:: Document section
Stephen Warren Jan. 29, 2013, 5:11 p.m. UTC | #9
On 01/29/2013 04:22 AM, Sascha Hauer wrote:
> From: Michael Grzeschik <m.grzeschik@pengutronix.de>
> 
> This adds two little devicetree helper functions for determining the
> dr_mode (host, peripheral, otg) and phy_type (utmi, ulpi,...) from
> the devicetree.
> 
> Signed-off-by: Michael Grzeschik <m.grzeschik@pengutronix.de>
> Signed-off-by: Marc Kleine-Budde <mkl@pengutronix.de>
> ---
> 
> The properties and their values have been taken from the fsl-mph-dr driver.
> This binding is also documented (though currently not used) for the tegra
> ehci driver (Documentation/devicetree/bindings/usb/nvidia,tegra20-ehci.txt).
> This is a first attempt to parse these bindings at a common place so that
> others can make use of it.
> 
> Basically I want to know whether this binding is recommended for new drivers
> since normally the devicetree uses '-' instead of '_', and maybe there are
> other problems with it.

It's certainly typical to use - not _ for freshly defined properties.
However, since this property already exists and is in-use, I don't think
there's any choice but to maintain its current definition.

The code looked fine to me.
Marc Kleine-Budde Jan. 29, 2013, 5:16 p.m. UTC | #10
On 01/29/2013 06:11 PM, Stephen Warren wrote:
> On 01/29/2013 04:22 AM, Sascha Hauer wrote:
>> From: Michael Grzeschik <m.grzeschik@pengutronix.de>
>>
>> This adds two little devicetree helper functions for determining the
>> dr_mode (host, peripheral, otg) and phy_type (utmi, ulpi,...) from
>> the devicetree.
>>
>> Signed-off-by: Michael Grzeschik <m.grzeschik@pengutronix.de>
>> Signed-off-by: Marc Kleine-Budde <mkl@pengutronix.de>
>> ---
>>
>> The properties and their values have been taken from the fsl-mph-dr driver.
::::
:: Stored records
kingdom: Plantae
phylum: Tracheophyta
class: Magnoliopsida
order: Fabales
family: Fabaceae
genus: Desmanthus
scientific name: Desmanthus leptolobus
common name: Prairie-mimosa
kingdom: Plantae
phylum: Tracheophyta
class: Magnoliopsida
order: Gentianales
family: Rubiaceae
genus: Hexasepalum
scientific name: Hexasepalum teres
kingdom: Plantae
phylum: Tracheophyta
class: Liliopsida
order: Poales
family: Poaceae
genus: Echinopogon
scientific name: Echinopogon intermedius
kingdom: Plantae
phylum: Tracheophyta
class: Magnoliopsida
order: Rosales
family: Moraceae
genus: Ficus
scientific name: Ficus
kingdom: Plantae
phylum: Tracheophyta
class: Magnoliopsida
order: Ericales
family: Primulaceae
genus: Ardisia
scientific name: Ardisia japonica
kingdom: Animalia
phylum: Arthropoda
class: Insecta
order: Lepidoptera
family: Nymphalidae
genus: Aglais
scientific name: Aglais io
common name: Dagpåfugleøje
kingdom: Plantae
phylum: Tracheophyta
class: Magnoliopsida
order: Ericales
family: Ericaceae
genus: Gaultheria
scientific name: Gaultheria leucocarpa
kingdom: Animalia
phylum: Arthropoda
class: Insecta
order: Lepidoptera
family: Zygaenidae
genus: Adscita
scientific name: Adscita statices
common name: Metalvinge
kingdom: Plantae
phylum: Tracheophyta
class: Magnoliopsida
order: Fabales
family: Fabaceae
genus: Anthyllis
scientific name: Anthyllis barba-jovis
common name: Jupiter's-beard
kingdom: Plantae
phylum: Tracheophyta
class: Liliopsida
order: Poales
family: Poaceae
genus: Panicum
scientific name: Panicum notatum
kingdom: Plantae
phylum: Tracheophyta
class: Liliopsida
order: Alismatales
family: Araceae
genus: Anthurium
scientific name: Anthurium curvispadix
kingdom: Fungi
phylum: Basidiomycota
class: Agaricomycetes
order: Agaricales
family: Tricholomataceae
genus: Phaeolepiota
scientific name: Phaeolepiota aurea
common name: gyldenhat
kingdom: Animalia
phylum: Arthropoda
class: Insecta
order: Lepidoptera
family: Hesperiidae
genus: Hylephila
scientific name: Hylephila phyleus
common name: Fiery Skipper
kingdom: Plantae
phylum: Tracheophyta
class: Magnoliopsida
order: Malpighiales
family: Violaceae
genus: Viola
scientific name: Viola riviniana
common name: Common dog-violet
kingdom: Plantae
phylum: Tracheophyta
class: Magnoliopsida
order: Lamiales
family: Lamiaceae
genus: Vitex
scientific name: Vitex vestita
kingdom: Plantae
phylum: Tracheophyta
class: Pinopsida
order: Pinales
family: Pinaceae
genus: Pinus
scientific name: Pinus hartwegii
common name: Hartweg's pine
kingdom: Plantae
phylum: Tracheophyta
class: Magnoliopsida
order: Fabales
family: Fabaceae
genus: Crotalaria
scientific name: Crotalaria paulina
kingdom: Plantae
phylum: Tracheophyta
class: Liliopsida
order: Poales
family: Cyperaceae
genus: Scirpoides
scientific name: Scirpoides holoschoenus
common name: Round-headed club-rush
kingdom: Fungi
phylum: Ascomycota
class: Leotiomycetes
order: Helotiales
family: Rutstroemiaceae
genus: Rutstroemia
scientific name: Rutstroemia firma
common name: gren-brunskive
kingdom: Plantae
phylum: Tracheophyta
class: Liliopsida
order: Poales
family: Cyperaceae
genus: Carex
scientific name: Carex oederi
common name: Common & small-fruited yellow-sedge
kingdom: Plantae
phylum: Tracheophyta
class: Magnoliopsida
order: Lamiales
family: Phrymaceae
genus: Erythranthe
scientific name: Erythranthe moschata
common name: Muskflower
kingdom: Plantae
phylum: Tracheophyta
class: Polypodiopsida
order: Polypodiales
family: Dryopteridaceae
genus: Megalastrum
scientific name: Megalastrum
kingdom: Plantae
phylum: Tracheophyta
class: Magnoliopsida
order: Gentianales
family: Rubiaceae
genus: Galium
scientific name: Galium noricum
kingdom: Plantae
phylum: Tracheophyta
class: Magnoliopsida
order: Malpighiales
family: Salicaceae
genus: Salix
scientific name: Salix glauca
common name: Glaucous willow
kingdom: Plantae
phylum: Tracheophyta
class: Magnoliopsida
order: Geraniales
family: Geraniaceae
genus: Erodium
::::
Problems to work on:
#1 According to the patch discussion, from which driver were the properties and their values taken?
#2 Retype the patch discussion from "It's certainly typical" to "fine to me.".
None of the source data lines are needed here.

Written responses:
#1 They were taken from the fsl-mph-dr driver.

#2
It's certainly typical to use - not _ for freshly defined properties.
However, since this property already exists and is in-use, I don't think
there's any choice but to maintain its current definition.

The code looked fine to me.